Matheus filho do Aldair da Codive Valinhos
Após perder a mãe, jovem se dedica aos estudos para processar luto e é aprovado em medicina na USP e na Unesp
Negro e ex-aluno de escola pública, Matheus Garbelim concorreu a uma vaga pela política de cotas. Contato com ambiente hospitalar durante tratamento da mãe motivou que escolhesse medicina como carreira.
Matheus Garbelim, de 22 anos, aprendeu nas aulas de literatura o que significa “epifania”: a sensação repentina de entender o mundo. “Quando minha mãe foi enterrada, ao ver o rapaz jogar terra sobre o caixão dela, minha vida mudou. Decidi que queria deixar de ser um aluno problemático e passar a estudar”, conta. “Foi o jeito de preencher aquele vazio.”
Cinco anos após a morte da mãe, Matheus foi aprovado em medicina na Universidade de São Paulo (USP), tanto no campus da capital paulista, pelo Sistema de Seleção Unificada (Siso), quanto no de Bauru, pela Fuvest; e na Universidade Estadual Paulista (Unesp). Ele ainda aguarda os resultados de outras três instituições de ensino.
Por ser negro e ter cursado o ensino médio em um colégio estadual de Campinas (SP), o jovem pôde concorrer às vagas reservadas para autodeclarados pretos, pardos ou indígenas que, independentemente da renda, tenham cursado integralmente os últimos anos escolares em colégios públicos. Ele escolheu se matricular na USP de São Paulo – pela localização e por ser “a melhor do país”.
Perder a mãe fez com que Matheus deixasse de ser o aluno relapso, que faltava às aulas com frequência e que não se interessava pelos estudos. “No meu colégio, faltava papel higiênico. Os profissionais eram esforçados, mas não havia estrutura para trabalharem. Eu sabia que, para passar no vestibular, precisaria procurar apoio extra”, conta.
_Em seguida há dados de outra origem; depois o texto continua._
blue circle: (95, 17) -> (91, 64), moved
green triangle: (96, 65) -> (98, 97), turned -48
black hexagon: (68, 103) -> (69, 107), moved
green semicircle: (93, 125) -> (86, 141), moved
No terceiro ano do ensino médio, vivendo o início do luto, o jovem começou a estudar biotecnologia. Em seguida, matriculou-se em um curso preparatório da Unicamp, no qual os mais bem avaliados durante os dois anos de aulas são premiados com uma vaga na universidade. Seu desempenho, no entanto, foi insuficiente para o curso de medicina. Mais dois anos de cursinho pré-vestibular, com bolsa de estudos, e Matheus viu seu nome na lista de aprovados.
“Não acredito ainda, porque a USP sempre foi meu sonho. São tantas derrotas que a gente fica cético.”
Por que medicina? Pela mãe
A mãe de Matheus foi diagnosticada com melanoma, o tipo mais grave de câncer de pele. Foram quatro anos de tratamento. “Nos últimos seis meses, a situação piorou, porque descobrimos que era um caso terminal, não tinha mais jeito”, diz. “Houve metástase cerebral, afetando os movimentos de coordenação motora fina e as capacidades de respiração e de comunicação.”
Durante um mês de internação, Matheus deu banho na mãe e acompanhou o trabalho da equipe médica do Sistema Único de Saúde (SUS).
“O ambiente hospitalar é tido como o lugar onde você vai viver os piores momentos da sua vida. Mas eu só conseguia pensar na importância do tratamento humanizado e da existência de um serviço público de saúde. Fiquei fascinado. Foi o que me fez escolher medicina”, conta.
Mas a escolha da carreira não foi uma decisão simples. Matheus relata que enfrentou um processo de aceitação: ele mesmo não entendia que um jovem negro poderia ser médico. “Não é a profissão que estruturalmente a sociedade me designaria. Acho que era um preconceito comigo mesmo, talvez pela falta de representatividade. Mesmo no cursinho, eram poucos negros”, diz. “Sofri e sei que vou sofrer no ambiente acadêmico. Mas tentarei tornar uma questão menor.”
Ele defende a política de cotas. Diz que não dá, no Brasil, para dissociar a desigualdade social da racial. “É uma tentativa de diminuir a discrepância nas condições de acesso ao ensino superior”, afirma.
Ansiedade com problemas no Enem
Matheus não foi afetado pelo erro na correção do Enem, mas lamentou a falha e relatou que o atraso na divulgação dos resultados do Sisu o deixou ansioso. “Acredito que o maior exame do pais tenha sido posto em xeque. Fico apreensivo, porque não sei se todos os candidatos receberam um tratamento justo. Não dá só para eu ficar feliz com a minha aprovação; todo mundo deve ter as mesmas chances”, diz.
Quando pôde consultar a lista de aprovados, comemorou com o seu pai, mecânico, e com a irmã, de 17 anos. Mas, antes de contar para a família, lembrou-se da mãe. “Não acredito em vida após a morte, mas ela acreditava. Espero que esteja vendo meus resultados. Só ela achava que eu conseguiria me tornar médico um dia.”